### Exercise tasks
a - Rewrite the paragraph beginning "In adults, the dopaminergic agents" from the passage on RLS treatment as a short bulleted list, keeping its main facts.
b - According to the passage on RLS treatment, why should the other medications be used with caution in adolescents?

### Passage provided
○ ○ ○ ○

In adults, the dopaminergic agents (carbidopa/levodopa, pramipexole and ropinirole) are the first-line treatment for moderate to severe RLS alone or combined to PLMs since they allow removing unpleasant sensations and PLMs[100]. However, in adolescents, several studies have shown that dopaminergic agents are also effective in treating moderate to severe RLS alone or combined to PLMs and could be a first-line treatment in this particular subpopulation[101] ^, [102]. The main side effects of these dopaminergic agents are the augmentation phenomenon (the worsening of symptoms of RLS as dopaminergic dosage is increased)[103] and the development of impulse control problems (such as impulsive gambling or shopping)[104]. If these side effects occur, it may be necessary to reduce the dosage or change medications[105]. Finally, it is important to note that there is little data on the long-term use of dopaminergic agents in adolescents[106].

• Other medications

In adolescents, there are other treatment options for the treatment of moderate to severe RLS alone or combined to PLMs (benzodiazepines [clonazepam, temazepam and zolpidem], anticonvulsants [gabapentin], alpha-receptor agonists [clonidine] and minor opioids). However, even though they are frequently used in adolescents, these medications should be used with caution since they have never been validated and have not benefited from a paediatric investigation plan[107] ^, [109].

○ ○ ○ ○

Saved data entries
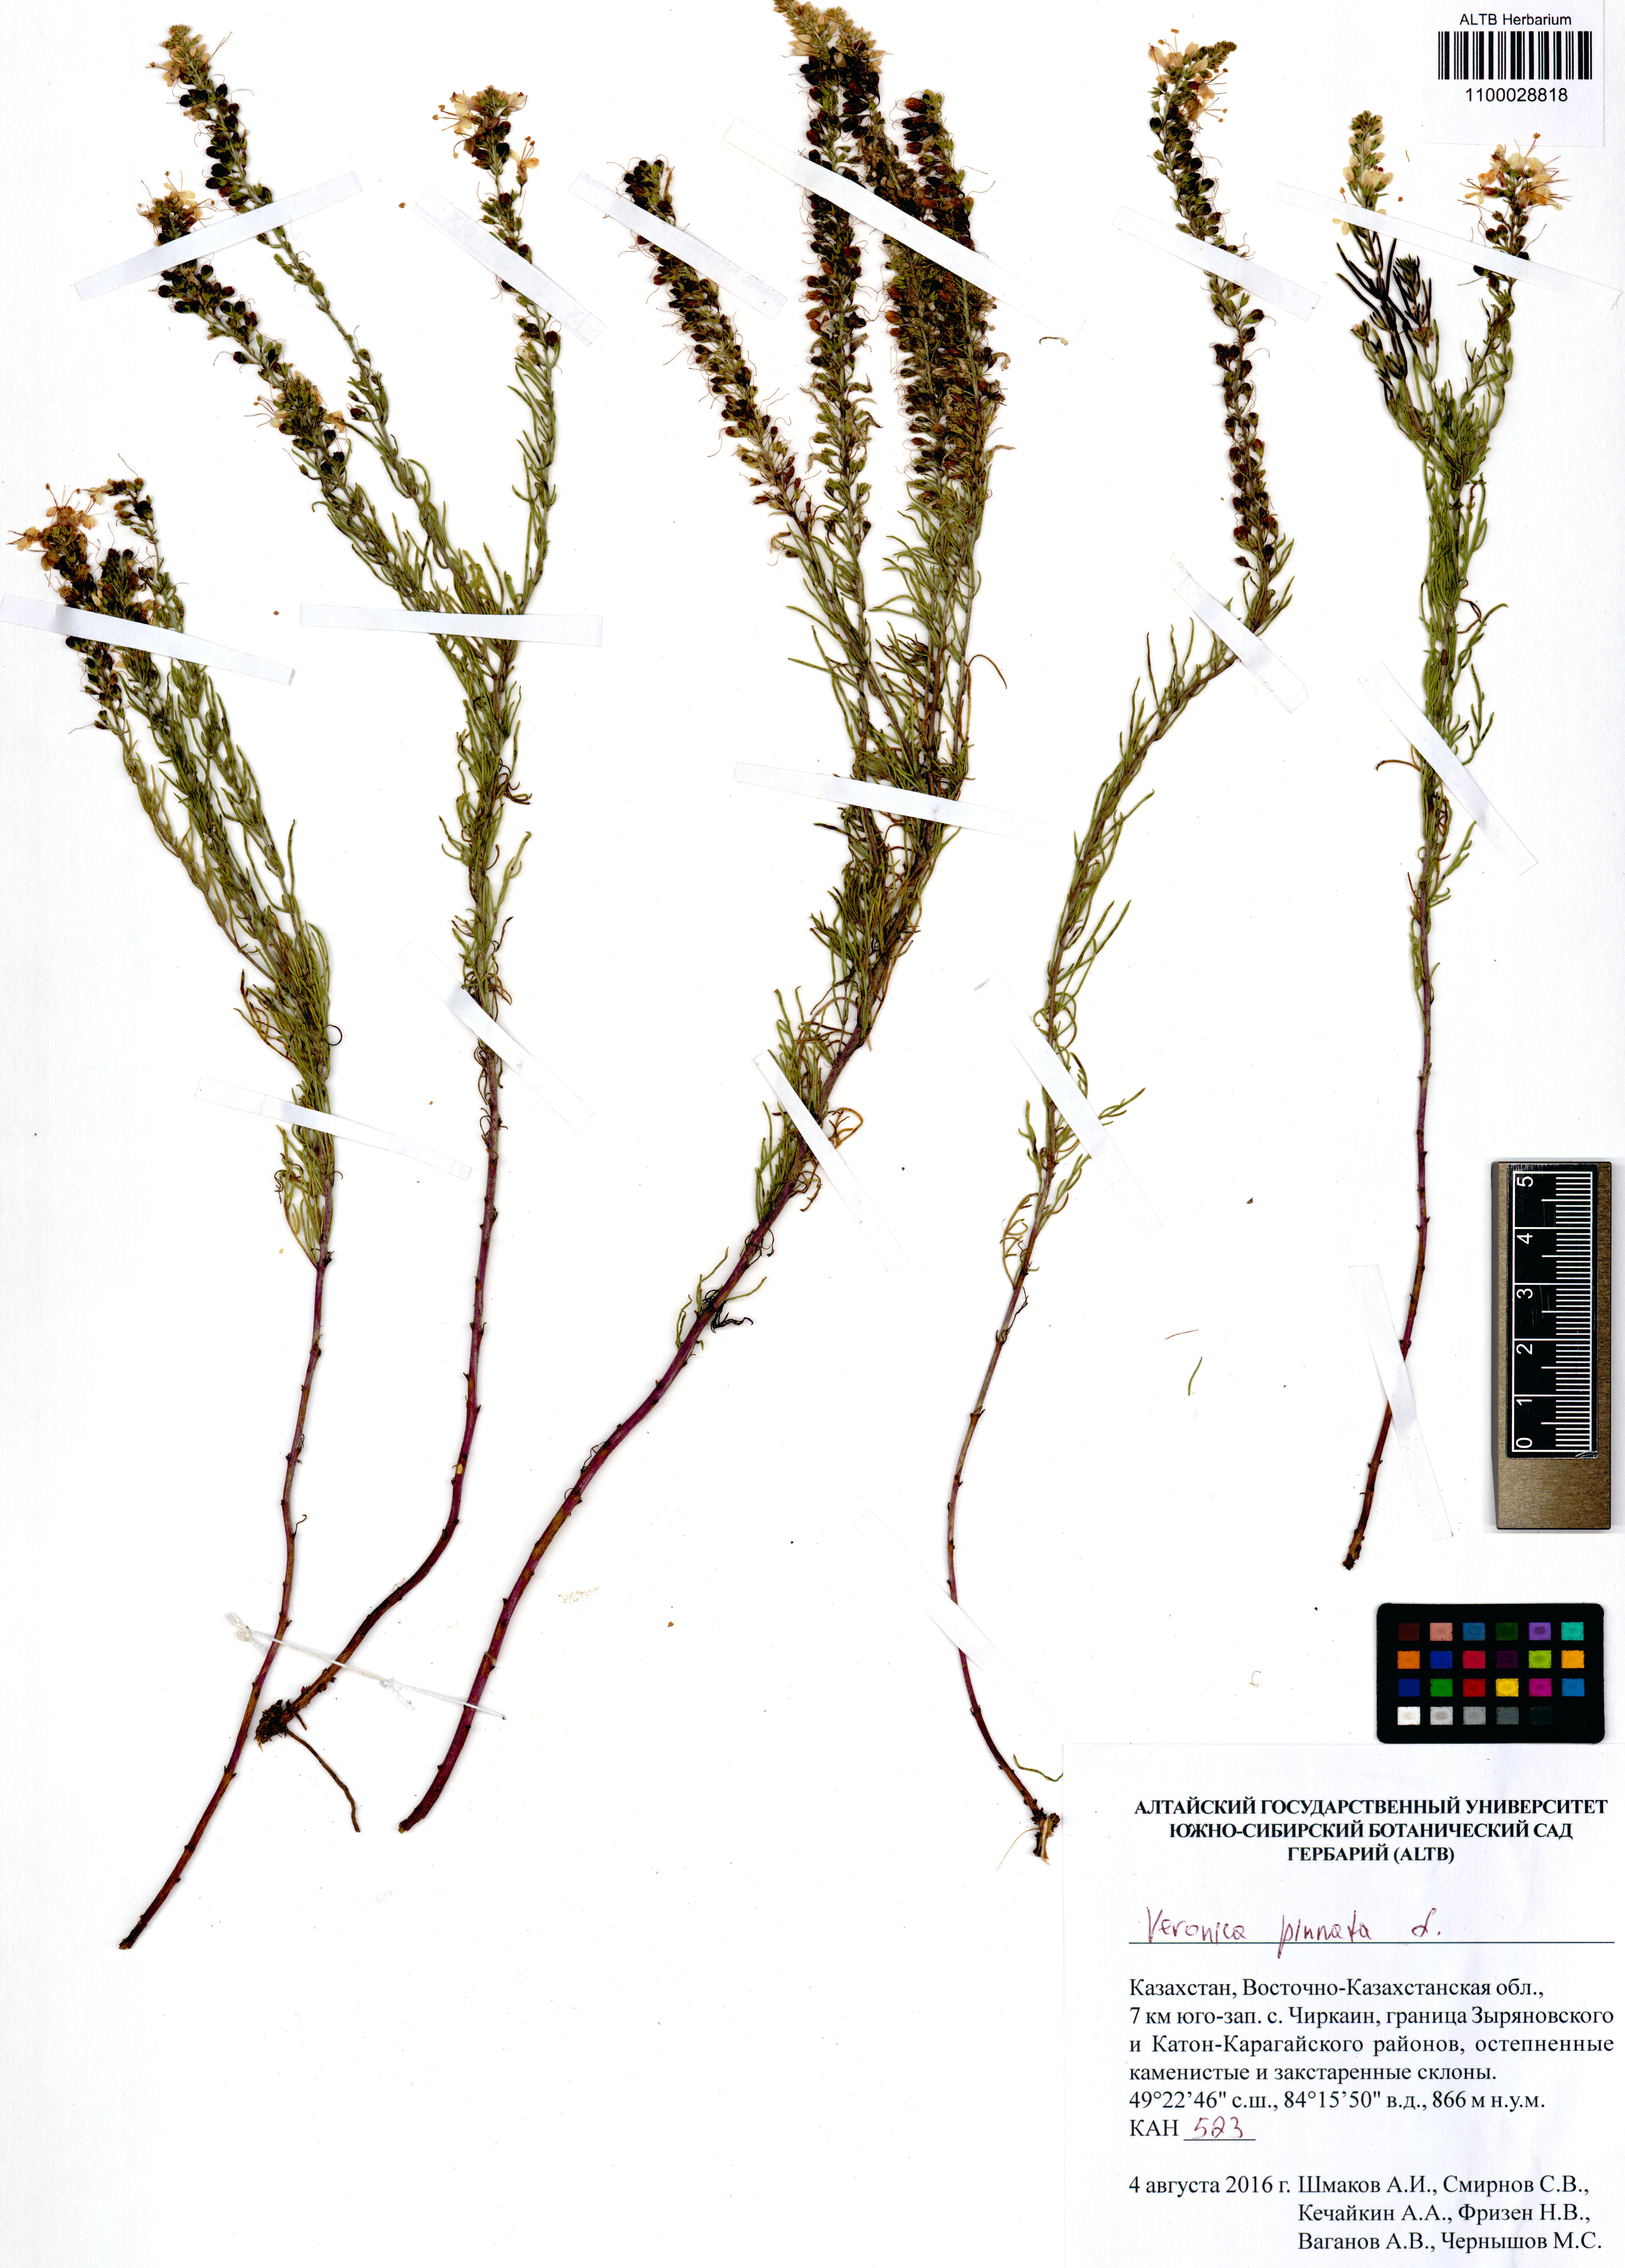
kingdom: Plantae
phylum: Tracheophyta
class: Magnoliopsida
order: Lamiales
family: Plantaginaceae
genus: Veronica
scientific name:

○ ○ ○ ○

### Answers by item number
a -
- In adults, dopaminergic agents (carbidopa/levodopa, pramipexole and ropinirole) are the first-line treatment for moderate to severe RLS, with or without PLMs, because they remove unpleasant sensations and PLMs.
- In adolescents, several studies show these agents are also effective and could be a first-line treatment.
- Their main side effects are augmentation (RLS symptoms worsen as the dosage increases) and impulse control problems, such as impulsive gambling or shopping.
- If these side effects occur, the dosage may need to be reduced or the medication changed.
- There is little data on long-term use of these agents in adolescents.

b - They have never been validated and have not benefited from a pediatric investigation plan.